On April 4, 1968, Martin Luther King, Jr was assassinated on the balcony of the Lorraine Motel in Memphis Tennessee. He was developing the "Poor People's Campaign" to address the issue of economic justice. He was specifically preparing to participate in a union march for the Memphis sanitation worker's union. This union -- or so I've read -- had many black members.
I do wonder at the Orwellian shift from the bizarre spectacle of Terri Schiavo to the spectacle related to the death of an admittedly important -- but also very patriarchical and right-wing -- religious leader. Important history -- the ever more relevant memory of MLK -- is being washed away just as local, national, and global issues are displaced every day by the latest celebrity trial or political teapot tempest.
Our government and media together nurture a marriage of religious fervor with demonic consumerism. To be a citizen seems to have become more about extending our ecological footprint as much as possible, giving daily assent to endless resource wars, and baptizing all of this rapacity with the thinnest, most blasphemous veil of religiosity.
I am saddened by the death of a Pope who has allowed at least some breath of change within a powerful global religious institution.. I fear that he will be followed by one more reactionary, who will exclude women, GBLT people and those who disagree with church dogma even more heavy-handedly. However, this Pope's death (conveniently following the Schiavo fiasco) is being made into yet another useful religio-fascist media spectacle. Our attention is diverted from the poor and oppressed here and around the world. As we lower the flags in our state and city, we are trained to accept without question the judgments of those in authority. We are trained to be compliant even while the opiate of the media lulls those who attend to it into a trance which prevents perception and action.
Will MLK and this particular pope meet on some other Celestial shore? Did they share any common values? Were there differences? And why do we lower the flag for this white, very conservative religious leader while not even mentioning the import and impact of a very challenging, very black American religious leader -- a champion of the poor and a champion of justice -- who was brutally gunned down just 37 years ago?
I find this to be a sign of the way we in Minneapolis are being led back into bigotry. Dark shadows of superstition are growing to hide the very real sins of our culture here at home and far away.
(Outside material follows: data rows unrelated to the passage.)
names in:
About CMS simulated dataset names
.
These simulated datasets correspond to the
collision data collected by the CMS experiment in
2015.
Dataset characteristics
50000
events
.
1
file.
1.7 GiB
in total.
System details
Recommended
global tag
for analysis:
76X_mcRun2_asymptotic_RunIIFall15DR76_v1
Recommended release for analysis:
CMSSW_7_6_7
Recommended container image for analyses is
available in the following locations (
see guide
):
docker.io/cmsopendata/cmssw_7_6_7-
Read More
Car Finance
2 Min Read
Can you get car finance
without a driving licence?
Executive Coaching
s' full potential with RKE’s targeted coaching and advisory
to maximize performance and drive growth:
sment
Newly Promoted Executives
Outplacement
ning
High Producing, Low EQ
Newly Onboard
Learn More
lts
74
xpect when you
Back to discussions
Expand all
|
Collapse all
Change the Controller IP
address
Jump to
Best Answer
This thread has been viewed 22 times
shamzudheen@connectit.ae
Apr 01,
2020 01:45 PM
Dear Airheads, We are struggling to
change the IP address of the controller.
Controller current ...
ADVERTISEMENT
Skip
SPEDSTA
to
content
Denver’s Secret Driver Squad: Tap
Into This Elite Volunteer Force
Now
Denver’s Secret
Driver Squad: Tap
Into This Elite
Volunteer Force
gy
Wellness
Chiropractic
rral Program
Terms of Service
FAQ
Our city flag should not fly at half-mast for this Pope, or else many other religious and political figure must have his or her death marked in the same way. This is a marriage of Church and State which may be valid for the Vatican and may seem valid for those who are a part of the "American Christian Right" but it is not valid from the perspective of many Americans who find it exclusionary or even offensive.
Will City Hall also lower its flag if the Governor decides that Jerry Falwell's death is to be so commemorated? Will the death of the Dalai Lama be so honored? Will any Muslim, Buddhist, or other religious leader be so honored? Will important leaders of various ethnic and racial background be so honored? Does the government of the City of Minneapolis concur with the Governor of Minnesota that the Pope is Christ's Vicar on earth? Shall we all join a church or religion so approved by our government?
I find the lowering of flags to be a part of a manipulative and divisive public relations campaign on the part of a very small neo-conservative, corporatist wing of the Republican Party. Our government leaders should publicly apologize for this action. It was and is a mistake, at the very least.